I am not good at mathematics and have been learning ML from Udacity.
In its tutorial video, the tutor says(I concluded it in a short way):
using Gradient to get the steepest slope to go upwards, so in order get minimized loss we go the opposite.
Here is the video starting from time 3:00: https://youtu.be/9ILiZwbi9dA?t=179
my question is : it is not necessary the exactly opposite direction of the gradient(steepest ascent) that the steepest descent goes. As it's 3D, if the gradients goes 0 degree, it doesn't necessary mean the 180 degree points you the steepest descent. So I assume his statement is wrong?
Could someone correct me(using plain language even a laymen can understand, thanks) if I got wrong somewhere?
Thanks
update
After reading John's answer, my understanding is:
At the particular point P we can draw a tangent line A. Let's assume that the 0 degree of A points to the fastest direction for ascending, but the actual fastest direction for descending is 150 degree at point P. Since the tangent line can ONLY have 2 directions which are 0 and 180, so we can only take 180 degree of the line A as our next direction for descending.
Is my understanding correct?
When a function of two variables, $f(x,y),$ has a gradient at a particular point $(x_1,y_1)$, it implies that when you graph the function in three dimensions using the equation $z = f(x,y)$, there is a unique tangent plane to that graph at the point $P_1 = (x_1,y_z,f(x_1,y_1))$ that provides a very good approximation of the function $f$ near $(x_1,y_1)$.

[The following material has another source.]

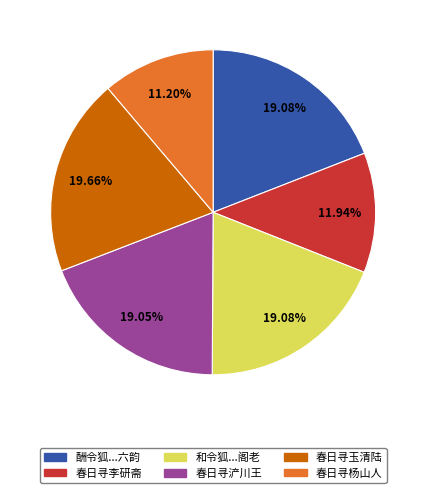

Is there a majority slice in this chart?

No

In particular, if you travel along the surface of the three-dimensional graph in any direction from $P_1,$ your path initially is tangent to a straight line through $P_1$ and that line lies exactly in the tangent plane.

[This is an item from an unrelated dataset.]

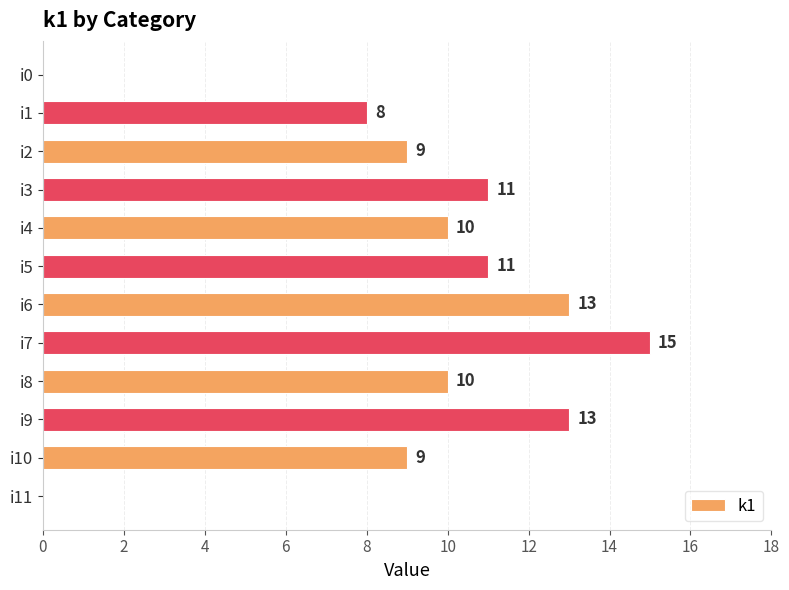

The chart shows a value of 15 at i7. True or false?

True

It is certainly possible to construct a function such that the steepest increase from some point $(x_1,y_1)$ in the $x,y$ plane is in the direction $0$ degrees from the positive $x$ axis direction, but the steepest decrease is in the direction $150$ degrees. For example, for $(x_1,y_1)$ you could define $f(x,y) = \frac14 x$ everywhere in quadrants I, II, and IV in the plane, but in quadrant III you make a deep V-shaped groove or trough in the graph of the function, centered along the line that goes through the point $(0,0)$ at a $150$-degree angle so that if you travel along the center of the groove starting at $(0,0)$ you decrease $f(x,y)$ faster than if you just follow the plane in the direction $180$ degrees. But the fastest increase is still in the direction exactly along the $x$ axis, $0$ degrees.
Such a function exists, even a continuous function like that exists, but you can never find its gradient at $(0,0),$ because the groove means that no matter how small a neighborhood you pick around $(0,0),$ there are always function values in the groove that are too far below the tangent plane that all the function values in quadrants I, II, and IV lie on.

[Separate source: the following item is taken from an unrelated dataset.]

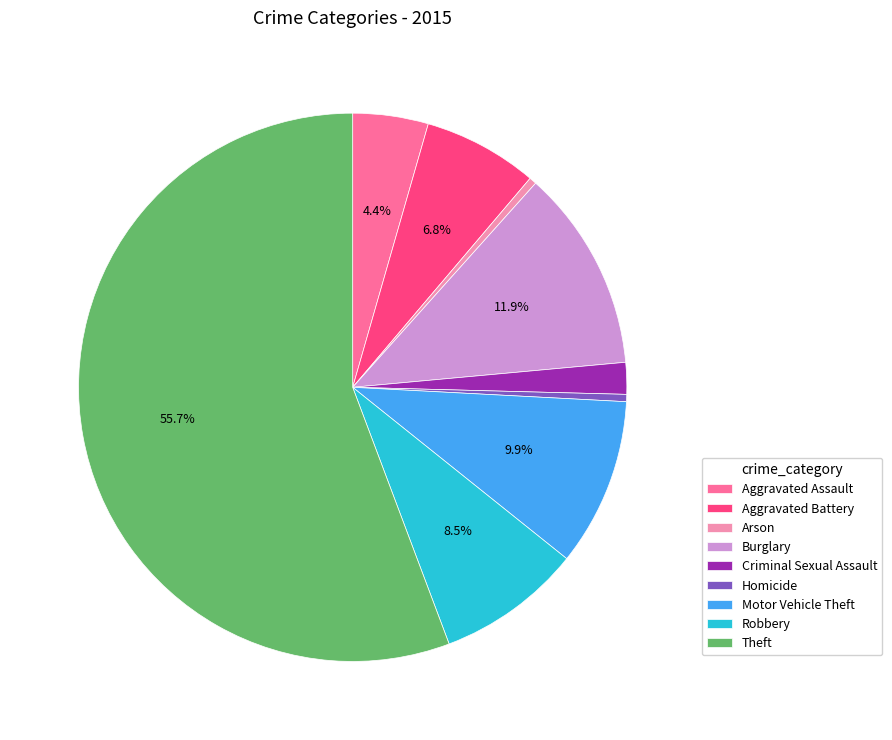

What percentage is NOT represented by Burglary?

88.1%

You can have a direction of steepest descent that is along a different line than the direction of steepest ascent. You can have a gradient. You can have neither of these things. But you cannot have both.
An analogy in a one-variable function is the absolute value function, $g(x) = \lvert x\rvert.$ We are told that the derivative of a function always tells us the direction in which the function increases; and if the derivative tells us the function increases when we increase $x$, then the function decrease when we decrease $x.$ But at $x = 0,$ the function $g(x)$ increases in both directions. How can that be? It is made possible by the fact that $g(x)$ has no derivative at $x = 0.$